Dr. Murray’s Story
If you are like my wife and me, most of the time you’ve got things pretty well covered. The world seems to run better when you’re in charge, and for the most part, things go your way.
I think that’s partly why the diagnosis of infertility was so frustrating to us. It seemed like everything about it was out of our control. To make matters worse, a lot of current medical advice encouraged patients to educate themselves about their condition. While this IS a good concept, it has a major pitfall: mainly, it gives you the sense that you do have more control over the situation than you actually do.
The more we tried to gain control of it, the more elusive getting pregnant became. The more frustrated we became.
This frustration and desire for control had many implications. I saw this as a patient and I continue to see this as a doctor.
The first casualty in this quest for control was our self-esteem.
Getting pregnant was so easy for other people. We could not go to the mall or the grocery store without feeling like we had stumbled into a stroller stampede. Happy mothers and families were everywhere.
If it was so easy for them, then something was wrong with us. We had a sense that we were somehow not worthy, or that we were being punished.
To make matters worse, during much of our journey, I was an Ob/Gyn resident. Daily, I cared for couples who seemed to take their fertility for granted. I saw women (some of them drug addicts or alcoholics) who made very unhealthy choices for their pregnancies. I saw 13-year-old girls who thought pregnancy was a perfectly normal part of adolescence.
It made me wonder what sin I had committed to make me unworthy of being a father.
This blame made us somehow doubt that any treatment would work.
Success seemed so far away.
This blame skewed our ability to interpret what the doctors told us.
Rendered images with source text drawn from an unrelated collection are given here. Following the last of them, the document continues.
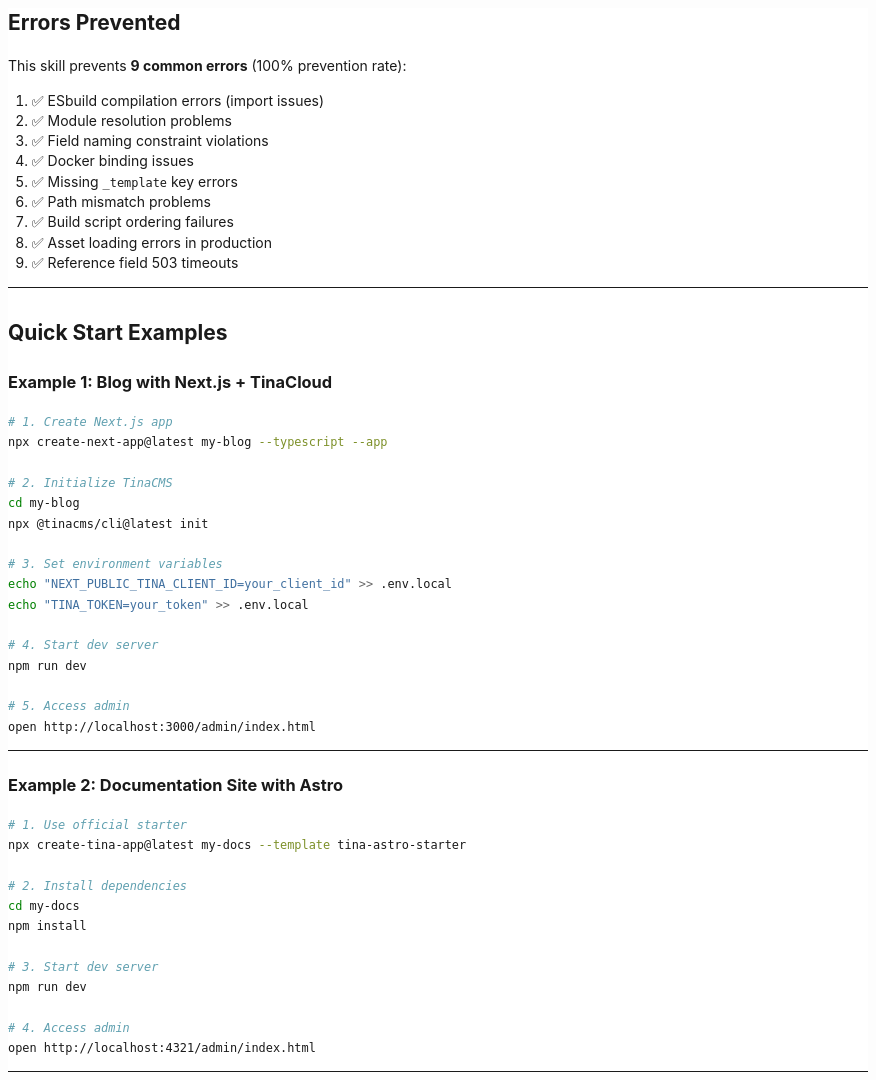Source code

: 
## Errors Prevented

This skill prevents **9 common errors** (100% prevention rate):

1. ✅ ESbuild compilation errors (import issues)
2. ✅ Module resolution problems
3. ✅ Field naming constraint violations
4. ✅ Docker binding issues
5. ✅ Missing `_template` key errors
6. ✅ Path mismatch problems
7. ✅ Build script ordering failures
8. ✅ Asset loading errors in production
9. ✅ Reference field 503 timeouts

---

## Quick Start Examples

### Example 1: Blog with Next.js + TinaCloud

```bash
# 1. Create Next.js app
npx create-next-app@latest my-blog --typescript --app

# 2. Initialize TinaCMS
cd my-blog
npx @tinacms/cli@latest init

# 3. Set environment variables
echo "NEXT_PUBLIC_TINA_CLIENT_ID=your_client_id" >> .env.local
echo "TINA_TOKEN=your_token" >> .env.local

# 4. Start dev server
npm run dev

# 5. Access admin
open http://localhost:3000/admin/index.html
```

---

### Example 2: Documentation Site with Astro

```bash
# 1. Use official starter
npx create-tina-app@latest my-docs --template tina-astro-starter

# 2. Install dependencies
cd my-docs
npm install

# 3. Start dev server
npm run dev

# 4. Access admin
open http://localhost:4321/admin/index.html
```

---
When we were told that an individual treatment would have a 15 percent chance of working, we somehow focused only on that 15 percent. That 15 percent received 100 percent of our attention. So when the most likely thing happened — we did not conceive — our disappointment was out of proportion to our actual chances. We thought each failure was an indictment, or a failure of the doctor.
As I sit here and write this, there are so many tangential directions I could explore. There are so many examples of how we gradually lost trust that we would ever conceive, but I won’t elaborate on them right now.
I can say that I think I know what kept us going.
First, we kept trying because despite each failure, we would have regretted not trying one more time.
Second, I knew I was not yet ready to adopt. At that time in my life, it seemed like “second best.” And as long as I felt that way, I knew that would not be fair to a child. (Of course I felt guilty about this, too, and it only reinforced my doubts about whether I was worthy.)
But ultimately, despite all the guilt, despite wondering if we were being punished, I was hopeful.
I was hopeful that our suffering was a gift.
I didn’t know what kind of gift it would be: compassion and understanding for those in my shoes; a greater love for a child (adopted or otherwise) should we ever have one; a cautionary tale for others.
In the end, I learned that no matter how much I tried, I could not control hope. It controlled me.
This was how I came to realize that hope is at once wonderful … and cruel.